(Extract begins)
Antonio Rappa | General
June 18, 2020

Professor Rappa shares on some of his bad experiences during this Covid-19 period.


Never buy a new car from an old friend working for a big luxury car brand. When it comes to business, friendships mean squat. I recently sold my car about three months ago, just before the Covid-19 regulations kicked in. I thought I got a bad deal from the used car dealer. The used car dealer must have profited a lot of moolah from my old car. The next day I discovered that he was advertising my used car for over S$30,000 more on his company webpage.

Living in an HDB flat has its quirky situations as well. My flat blacked out twice last week. The first electrician said the minimum cost would be S$50. I ended up paying S$350 because he said he had to replace two gadgets. Then this clumsy oaf broke my super valuable framed wall map of Southeast Asia in the 1700s. He offered to give me S$30 but I looked at his face and he seemed so sad; so, I said nevermind.

The damn electricity blacked out again two days later. A new electrician said the minimum charge was S$50 plus another S$30 because it was after 6 pm, and that included inspection and transport. After he made his checks and inspection, he said that I had to open the electrical riser door outside. But I didn’t have the key to the door. The childless Singaporean Chinese couple that sold me the place didn’t give me the key. Neither did I know I was supposed to get it. So, I had to pay a locksmith S$70 to open the door just outside my gate, which he pried open in two seconds flat. In the next 10 seconds, the lights came on. I handed the electrician S$80 but he said it was now S$300. I demanded to know why. He said it was standard procedure. I asked him if it was standard procedure to cheat people living in HDB flats. He said if I was not happy, I could call his boss. The entire incident took up four hours including waiting for both workmen, so I though never mind and just paid up.
(Extract ends)
(Information shown begins)
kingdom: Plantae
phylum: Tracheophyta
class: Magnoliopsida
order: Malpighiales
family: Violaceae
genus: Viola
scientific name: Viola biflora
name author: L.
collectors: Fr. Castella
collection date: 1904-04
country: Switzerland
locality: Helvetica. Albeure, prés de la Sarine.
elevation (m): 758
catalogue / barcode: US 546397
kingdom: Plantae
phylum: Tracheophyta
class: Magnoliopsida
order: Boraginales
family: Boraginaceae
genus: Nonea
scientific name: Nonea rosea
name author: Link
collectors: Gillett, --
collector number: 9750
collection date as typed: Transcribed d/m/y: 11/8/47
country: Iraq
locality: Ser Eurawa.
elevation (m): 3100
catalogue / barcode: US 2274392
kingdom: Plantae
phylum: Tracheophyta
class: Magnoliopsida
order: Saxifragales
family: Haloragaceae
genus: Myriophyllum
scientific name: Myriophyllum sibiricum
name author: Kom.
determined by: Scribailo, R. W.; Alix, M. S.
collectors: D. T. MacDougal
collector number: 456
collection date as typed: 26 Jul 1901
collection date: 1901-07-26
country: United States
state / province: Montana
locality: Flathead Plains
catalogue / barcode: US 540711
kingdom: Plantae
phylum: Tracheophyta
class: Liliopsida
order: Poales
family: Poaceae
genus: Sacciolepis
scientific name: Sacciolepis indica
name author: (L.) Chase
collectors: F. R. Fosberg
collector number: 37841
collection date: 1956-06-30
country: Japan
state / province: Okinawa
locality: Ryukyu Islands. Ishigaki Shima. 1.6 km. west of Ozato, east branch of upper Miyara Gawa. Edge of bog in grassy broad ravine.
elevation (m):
(Information shown ends)
_Prompt 1_
According to the post about the writer's bad experiences during the Covid-19 period, how much did the locksmith charge to open the electrical riser door?
_Prompt 2_
Print the portion of the post about the writer's bad experiences during the Covid-19 period starting with "Living in an" and going on through "I said nevermind.", word for word.
None of the entries is needed for the tasks.

_Task result 1_
S$70.

_Task result 2_
Living in an HDB flat has its quirky situations as well. My flat blacked out twice last week. The first electrician said the minimum cost would be S$50. I ended up paying S$350 because he said he had to replace two gadgets. Then this clumsy oaf broke my super valuable framed wall map of Southeast Asia in the 1700s. He offered to give me S$30 but I looked at his face and he seemed so sad; so, I said nevermind.